Pros and Cons of Psychological Pricing
How to Price a Product
Now that you know all the necessary factors to keep in mind, most common formulas, and pricing strategies, it’s time to set the price. And here’s how to do it, in 5 simple steps.
Determine Your Target Audience
Distinguish the specific group of customers that will most likely be purchasing your product. By identifying the target audience and buyer personas, businesses can assess the demand and modify prices to better meet customer needs.
Create customer profiles depending on age, gender, income, location, and other factors. Research their hobbies, lifestyle, daily struggles, interests and questions, and offer your product as the ultimate solution and point of interest.

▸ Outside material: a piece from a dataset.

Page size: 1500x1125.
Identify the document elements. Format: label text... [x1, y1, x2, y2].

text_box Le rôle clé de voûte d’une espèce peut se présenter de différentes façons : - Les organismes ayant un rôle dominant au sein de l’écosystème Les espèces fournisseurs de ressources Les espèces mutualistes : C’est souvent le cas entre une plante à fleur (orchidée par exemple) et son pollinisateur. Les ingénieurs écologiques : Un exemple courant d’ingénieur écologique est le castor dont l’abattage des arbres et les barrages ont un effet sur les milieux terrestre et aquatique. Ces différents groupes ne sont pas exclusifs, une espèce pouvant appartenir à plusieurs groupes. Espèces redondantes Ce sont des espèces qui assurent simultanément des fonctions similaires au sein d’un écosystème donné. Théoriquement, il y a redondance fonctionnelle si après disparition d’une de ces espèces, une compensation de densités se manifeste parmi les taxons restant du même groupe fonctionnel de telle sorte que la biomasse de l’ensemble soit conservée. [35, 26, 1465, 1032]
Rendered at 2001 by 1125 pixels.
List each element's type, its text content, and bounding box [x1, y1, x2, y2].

Study the Market and Competitors
When entering a market with an already existing product, it’s necessary to research the price points for similar or the same products offered by the competitors. Customers have clear expectations when it comes to similar products, and your prices should match them.
If they drastically vary from the competitors’ offers, there should be a clear reason for that. What makes your product so much better? How does it differ? When it comes to eCommerce and online sales, always assume that people are aware of how much the competitors charge for the same or similar product.
Assess Your Costs
In order to reach success and any kind of profit, entrepreneurs must cover both variable and fixed costs that contribute to their product. Fixed costs are non-changing fees, such as rent for premises, insurance, taxes, etc.

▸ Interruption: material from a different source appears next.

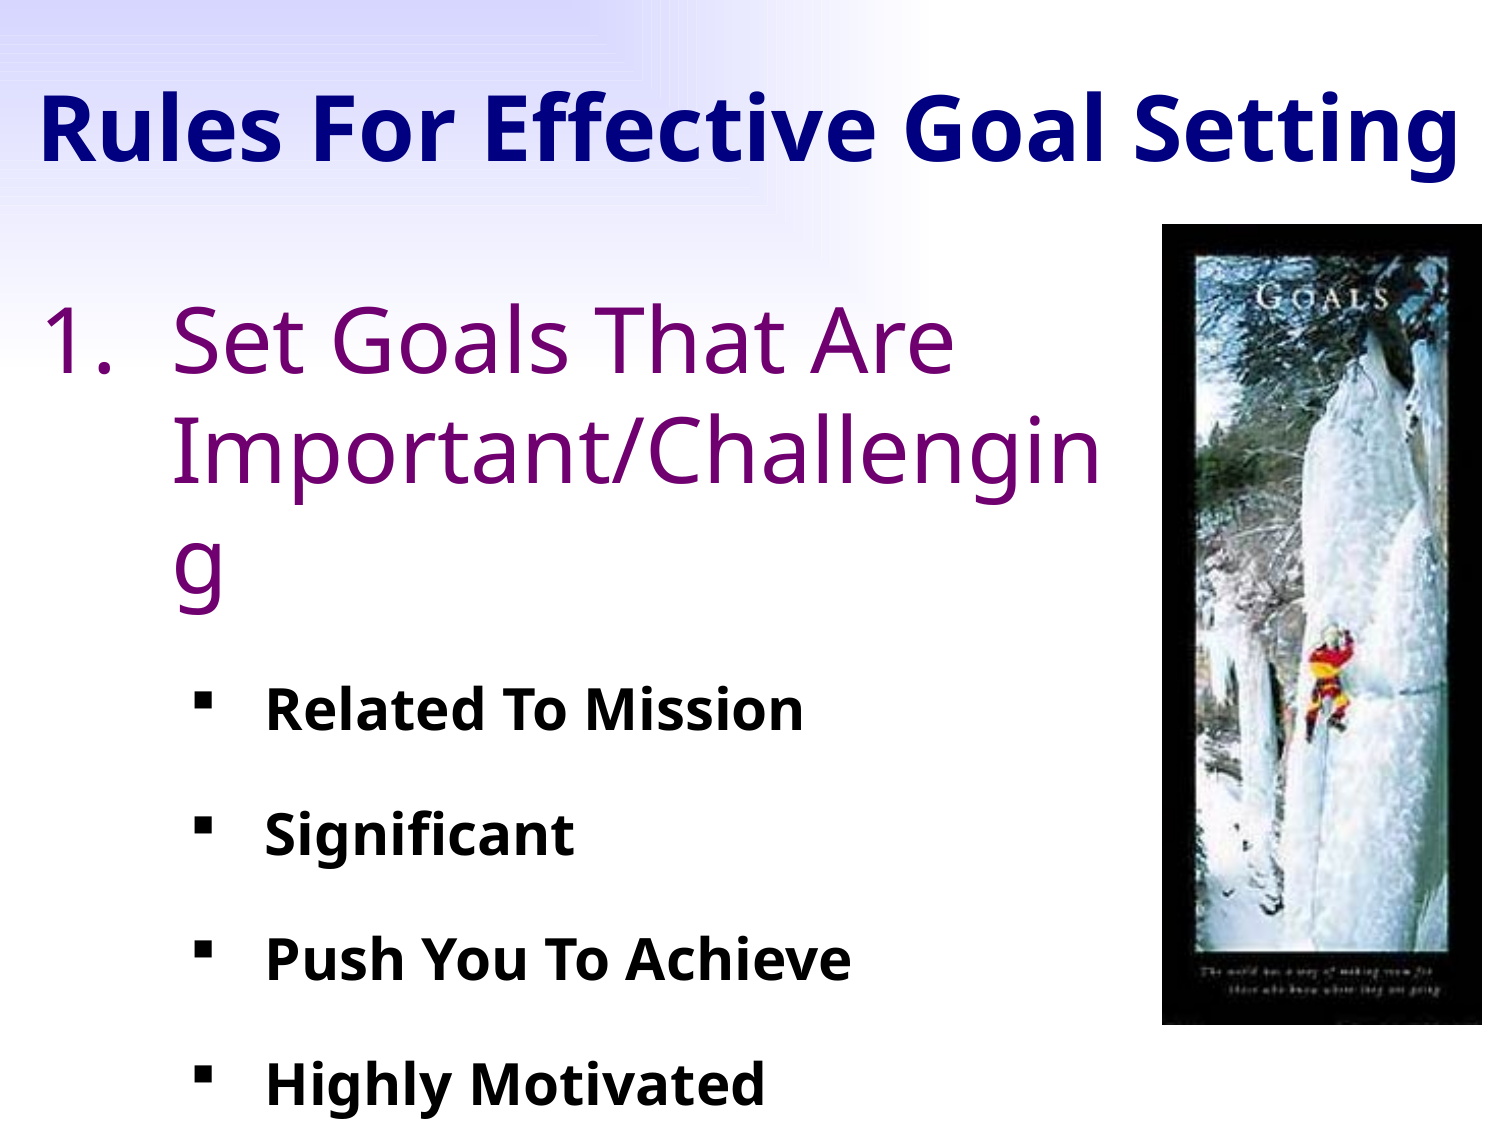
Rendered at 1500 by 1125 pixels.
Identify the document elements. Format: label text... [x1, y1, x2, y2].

text_box Rules For Effective Goal Setting [0, 62, 1500, 188]
text_box Set Goals That Are Important/Challenging Related To Mission Significant Push You To Achieve Highly Motivated [24, 275, 1175, 1125]
picture [1162, 223, 1482, 1025]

Variable costs can change, depending on the number of products made. Variable costs include labor costs, raw materials, and more. Keep in mind all the costs necessary for product fulfillment and calculate them accordingly.

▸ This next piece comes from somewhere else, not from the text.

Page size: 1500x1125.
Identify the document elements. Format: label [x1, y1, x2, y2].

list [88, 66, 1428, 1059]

Decide on the Pricing Strategy
This is where our pricing strategy guide comes in handy. When picking the right strategy for your products, consider the above-mentioned factors, including costs and where you plan to sell. Businesses have to adjust their pricing strategies in time, as they grow and expand within the industry.
Take into consideration all the above-listed pros and cons of each pricing strategy. Evaluate their use, applicability, and whether it’s the right one for your business. Keep in mind the costs, profit margins, competitors, current market trends and demand, and most importantly the consumers, as they are the ones who fuel your business and generate profits.
Beginners and small businesses need time to assess the true product value in the market. To reach success in the long run, merchants need to monitor sales and see if the assigned price matches what consumers are willing to pay. There might be a need to lower or raise prices to keep up with demand.
To establish a reliable customer base, you need to keep up with market trends. Pay attention to competitor prices, but, most importantly, to the customers. By continually addressing their needs and maintaining the necessary cash flow, your product will have a healthy and successful lifespan.
Product pricing means choosing the best pricing strategy for your business. Drive sales and maximize profit margins with the right approach for your products.
Start by listing all the costs that go into making products. Study the market and research the competition. Once it’s done, pick the pricing strategy accordingly and watch your business thrive.
Use this guide to learn about the most important factors for price setting, different types of pricing strategies, their pros, cons, and calculations. Price your products smart to succeed.